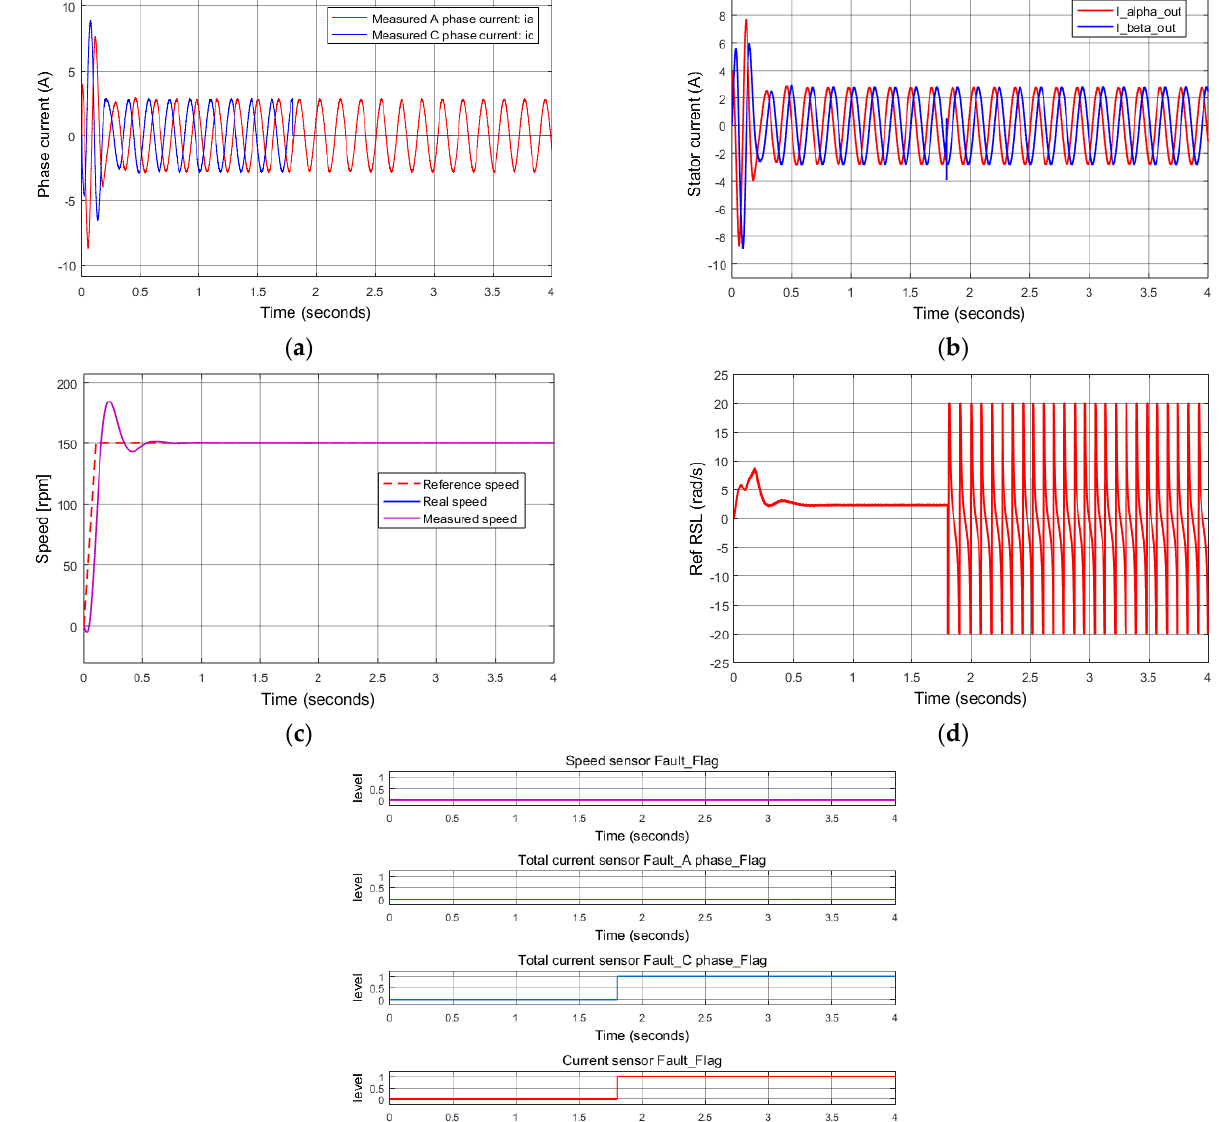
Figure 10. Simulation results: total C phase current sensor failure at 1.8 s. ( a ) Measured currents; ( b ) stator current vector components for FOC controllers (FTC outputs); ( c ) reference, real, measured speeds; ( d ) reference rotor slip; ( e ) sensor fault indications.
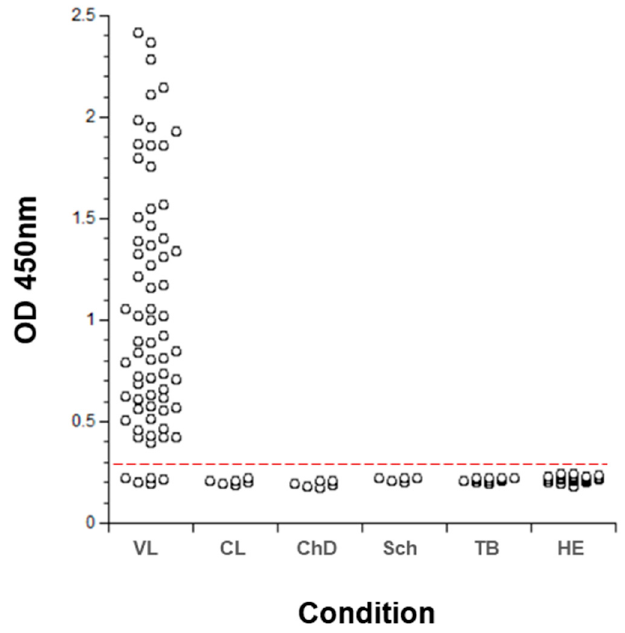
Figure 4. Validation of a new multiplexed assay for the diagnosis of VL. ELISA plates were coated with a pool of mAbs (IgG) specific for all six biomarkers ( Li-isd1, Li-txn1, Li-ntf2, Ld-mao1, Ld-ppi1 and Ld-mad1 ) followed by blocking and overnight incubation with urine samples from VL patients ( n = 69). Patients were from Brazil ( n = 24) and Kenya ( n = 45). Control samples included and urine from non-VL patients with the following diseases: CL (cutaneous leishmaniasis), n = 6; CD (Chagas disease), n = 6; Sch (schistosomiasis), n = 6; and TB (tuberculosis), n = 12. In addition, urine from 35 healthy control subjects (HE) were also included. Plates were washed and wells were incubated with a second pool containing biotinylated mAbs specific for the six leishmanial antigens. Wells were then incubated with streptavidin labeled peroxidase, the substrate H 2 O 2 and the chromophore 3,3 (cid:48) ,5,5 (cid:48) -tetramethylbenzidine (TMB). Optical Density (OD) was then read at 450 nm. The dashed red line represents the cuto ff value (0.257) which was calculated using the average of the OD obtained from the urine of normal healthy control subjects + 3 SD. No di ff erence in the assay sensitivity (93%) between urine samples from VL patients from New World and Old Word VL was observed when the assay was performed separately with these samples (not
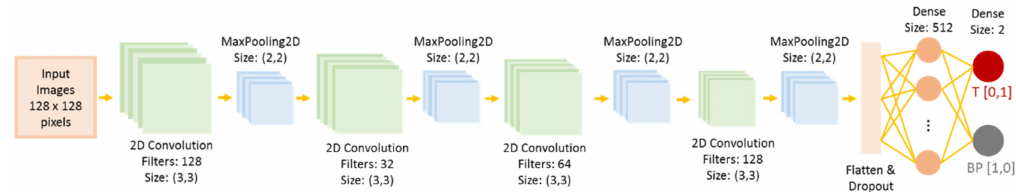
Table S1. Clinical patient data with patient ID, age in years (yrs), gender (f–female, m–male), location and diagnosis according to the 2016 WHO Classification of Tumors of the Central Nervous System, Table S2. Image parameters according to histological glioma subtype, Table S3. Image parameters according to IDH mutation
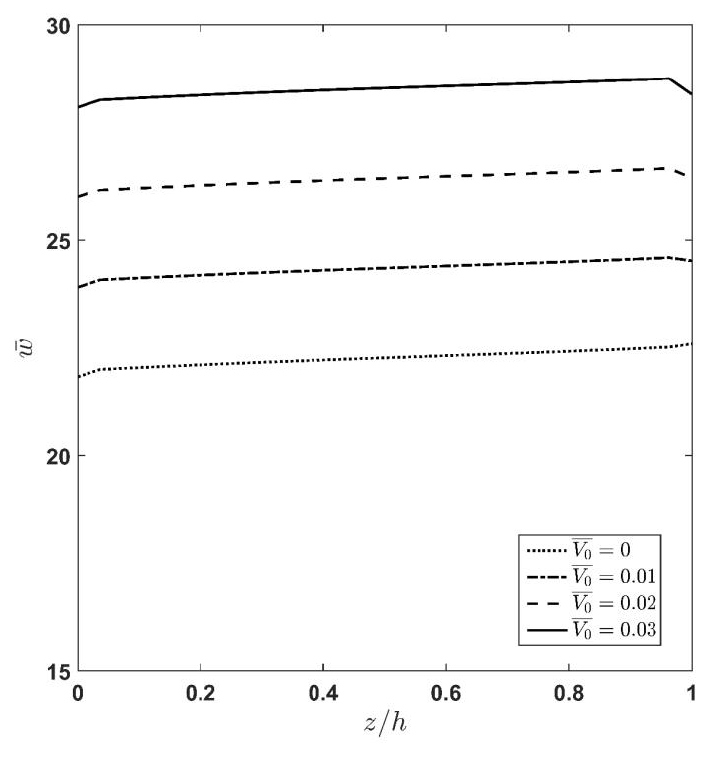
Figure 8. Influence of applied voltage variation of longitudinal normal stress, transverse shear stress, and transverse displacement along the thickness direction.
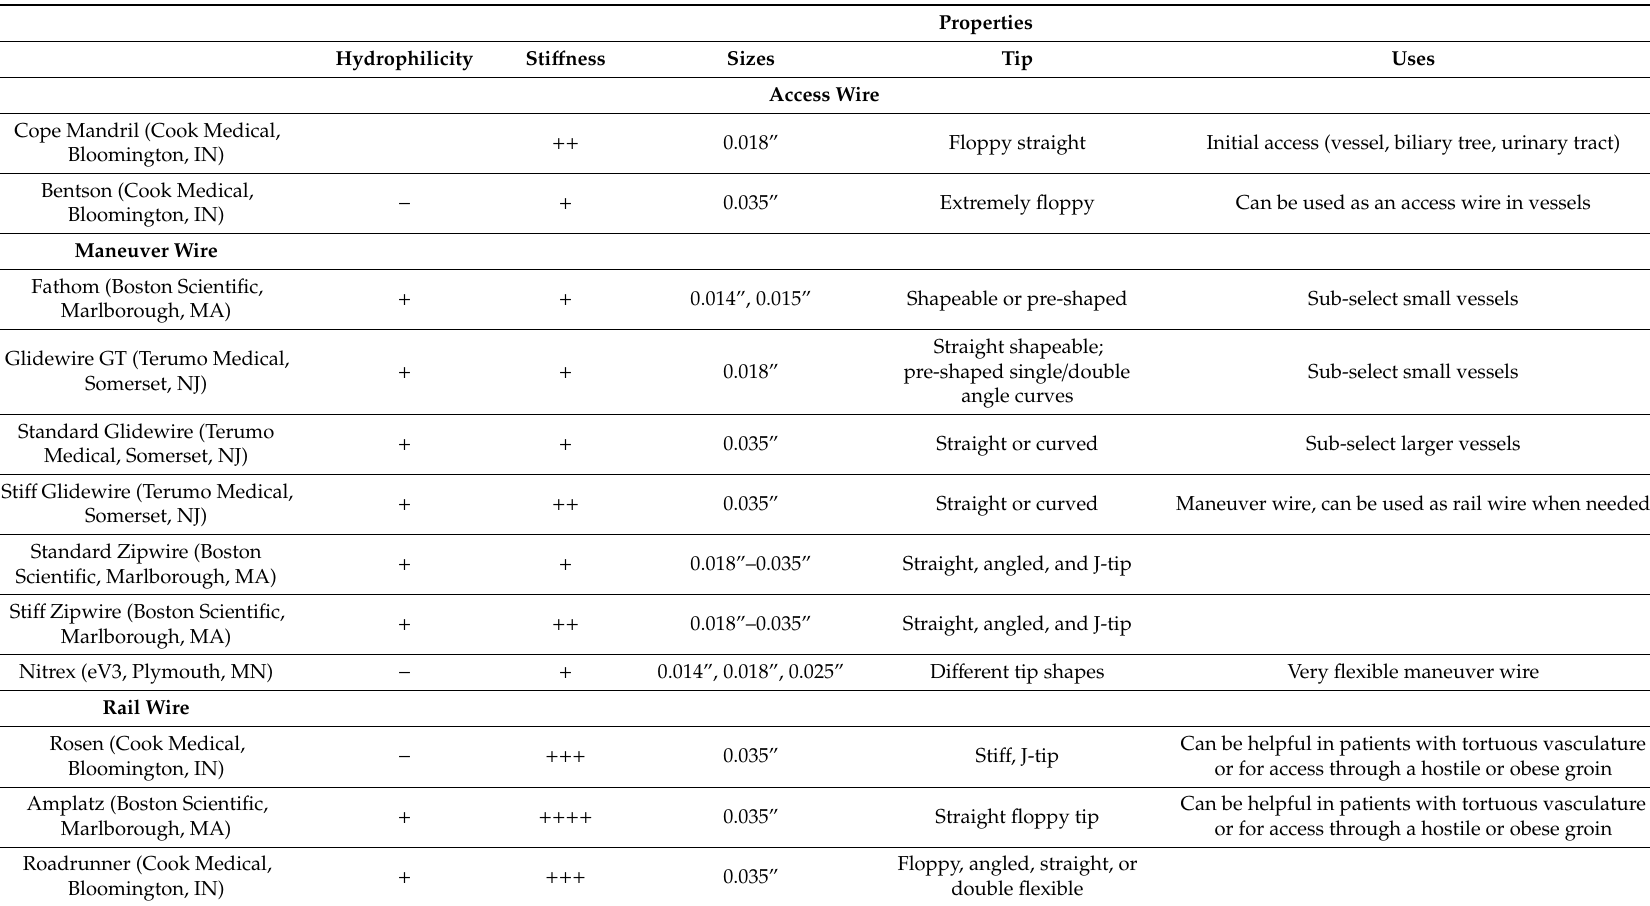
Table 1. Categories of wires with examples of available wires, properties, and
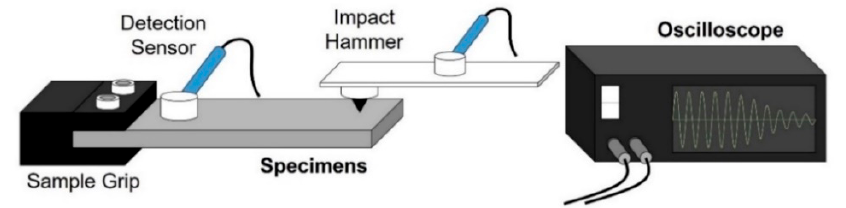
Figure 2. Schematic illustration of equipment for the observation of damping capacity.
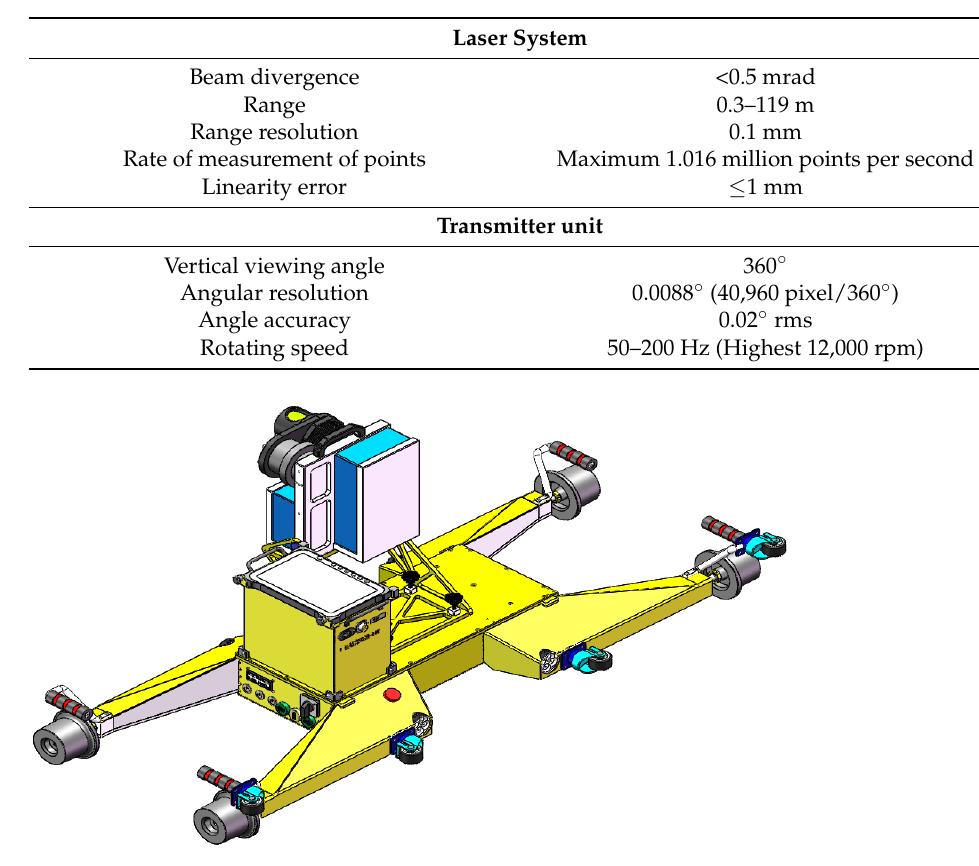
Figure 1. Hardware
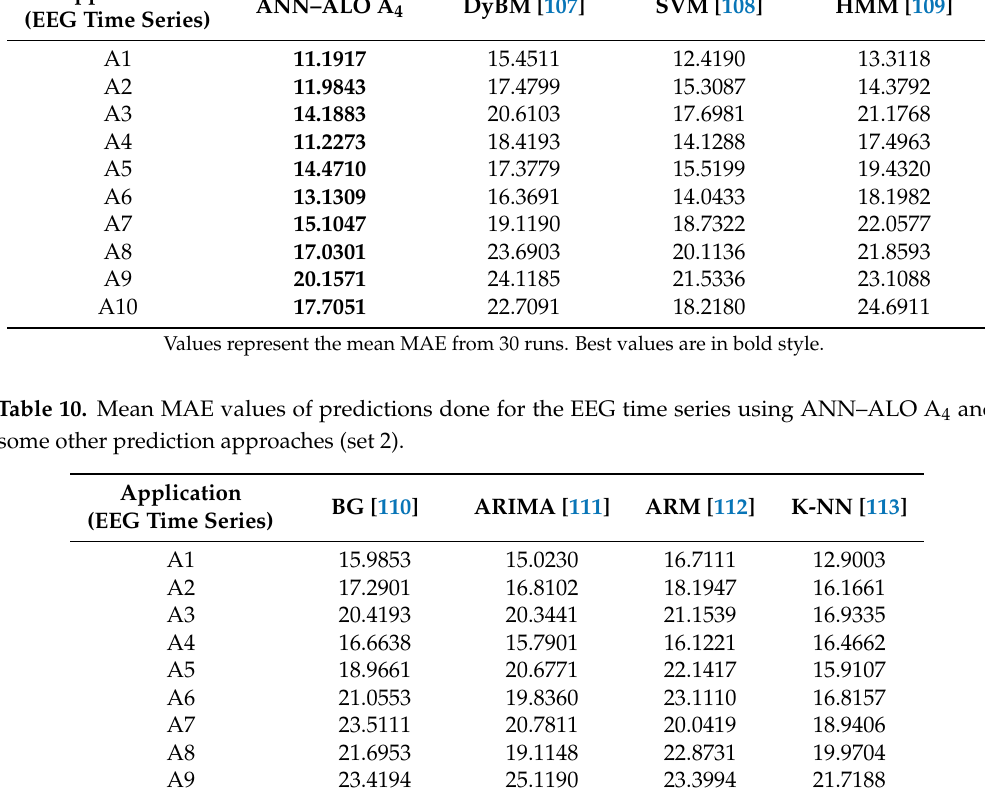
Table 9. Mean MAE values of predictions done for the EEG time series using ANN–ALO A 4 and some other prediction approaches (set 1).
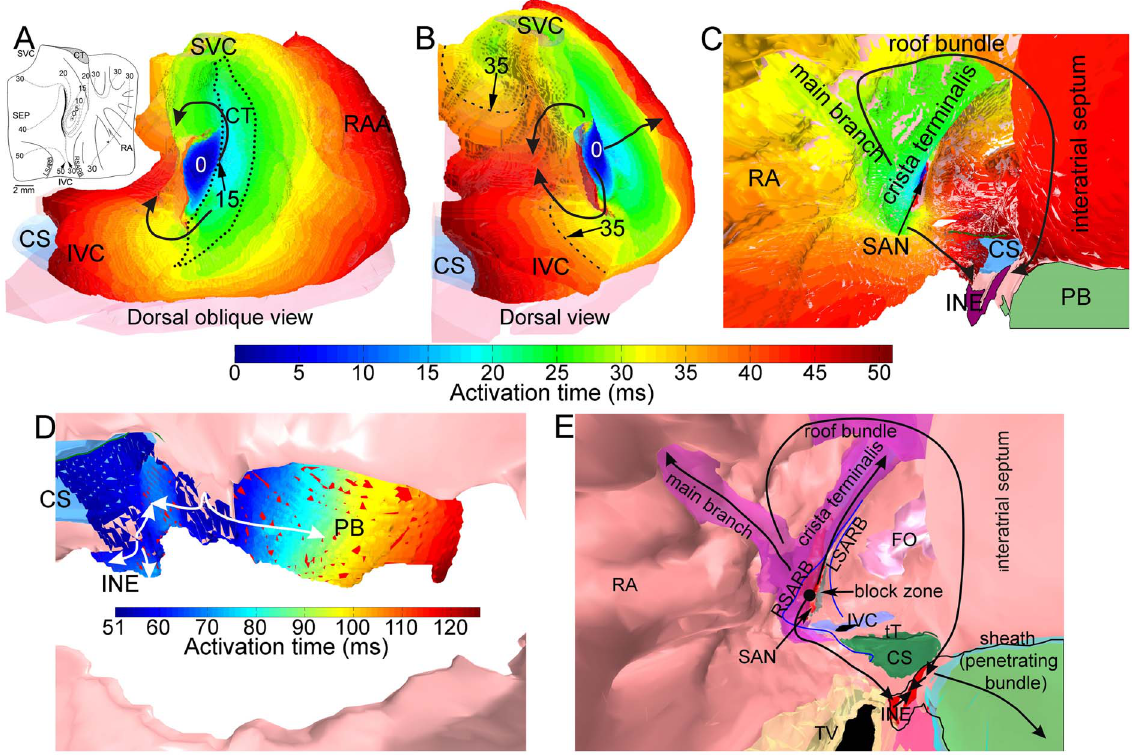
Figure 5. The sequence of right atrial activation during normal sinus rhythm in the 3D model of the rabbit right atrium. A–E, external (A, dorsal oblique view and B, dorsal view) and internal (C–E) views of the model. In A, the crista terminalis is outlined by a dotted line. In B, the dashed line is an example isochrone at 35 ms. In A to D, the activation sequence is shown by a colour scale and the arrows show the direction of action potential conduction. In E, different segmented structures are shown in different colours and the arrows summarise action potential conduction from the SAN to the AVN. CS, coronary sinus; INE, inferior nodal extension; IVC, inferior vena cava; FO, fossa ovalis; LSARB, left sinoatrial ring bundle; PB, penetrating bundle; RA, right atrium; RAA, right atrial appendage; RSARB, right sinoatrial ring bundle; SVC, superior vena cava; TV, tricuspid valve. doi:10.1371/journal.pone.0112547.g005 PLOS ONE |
____________________
_Problem requirements_. Restate, word for word, each line from the line containing "Table 1. Categories" through the end of the entries above; the pictures are not part of the copy.

_Reply_.
Table 1. Categories of wires with examples of available wires, properties, and
Figure 2. Schematic illustration of equipment for the observation of damping capacity.
Figure 1. Hardware
Table 9. Mean MAE values of predictions done for the EEG time series using ANN–ALO A 4 and some other prediction approaches (set 1).
Figure 5. The sequence of right atrial activation during normal sinus rhythm in the 3D model of the rabbit right atrium. A–E, external (A, dorsal oblique view and B, dorsal view) and internal (C–E) views of the model. In A, the crista terminalis is outlined by a dotted line. In B, the dashed line is an example isochrone at 35 ms. In A to D, the activation sequence is shown by a colour scale and the arrows show the direction of action potential conduction. In E, different segmented structures are shown in different colours and the arrows summarise action potential conduction from the SAN to the AVN. CS, coronary sinus; INE, inferior nodal extension; IVC, inferior vena cava; FO, fossa ovalis; LSARB, left sinoatrial ring bundle; PB, penetrating bundle; RA, right atrium; RAA, right atrial appendage; RSARB, right sinoatrial ring bundle; SVC, superior vena cava; TV, tricuspid valve. doi:10.1371/journal.pone.0112547.g005 PLOS ONE |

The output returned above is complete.